What Your Fingers Tell About You
The technology, created by ArroGen Group, a forensic solutions company based in Greenville, North Carolina and Newcastle, U.K., uses a powder that contains sub-micron particles that adhere to the amino and fatty acids in fingerprint residue. While scientists have long used powders to develop fingerprints, these new materials produce images with higher contrast, better clarity, and less background staining.
The Fingerprint Molecular Identification (FMID) process, as the company calls it, works like this: Scientists sprinkle the powder on the print at the crime scene, then remove it from the crime scene using lift tape. The samples are sealed and brought to the lab, where they are put into a mass spectrometer that scans the print with a laser. As the machine pans the surface, it vaporizes and ionizes the particles in the powder and molecules in the fingerprint residue, enabling the machine to detect molecular profiles in the residue.

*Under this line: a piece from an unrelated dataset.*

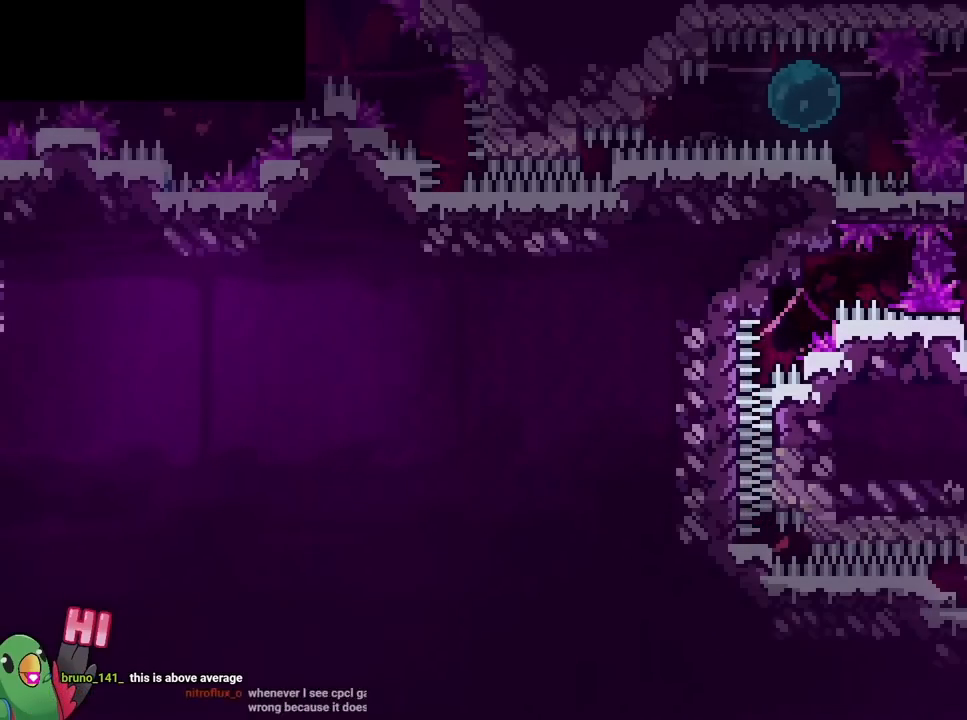
{"buttons": [], "left_stick": "center", "right_stick": "center", "events": [[67, "B", "up"], [317, "B", "down"], [434, "B", "up"]]}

Depending on the level of compounds in the secretions left in the print, the machine can detect not only the sex of the person but whether whomever left the print had consumed drugs like cocaine, marijuana, heroin, or methamphetamine; smoked or chewed nicotine; or had touched a gun or explosives. What’s more, ArroGen says they can detect all this information up to a month after a fingerprint has been left—and they’re testing for the ability to read read prints left as long as a year ago.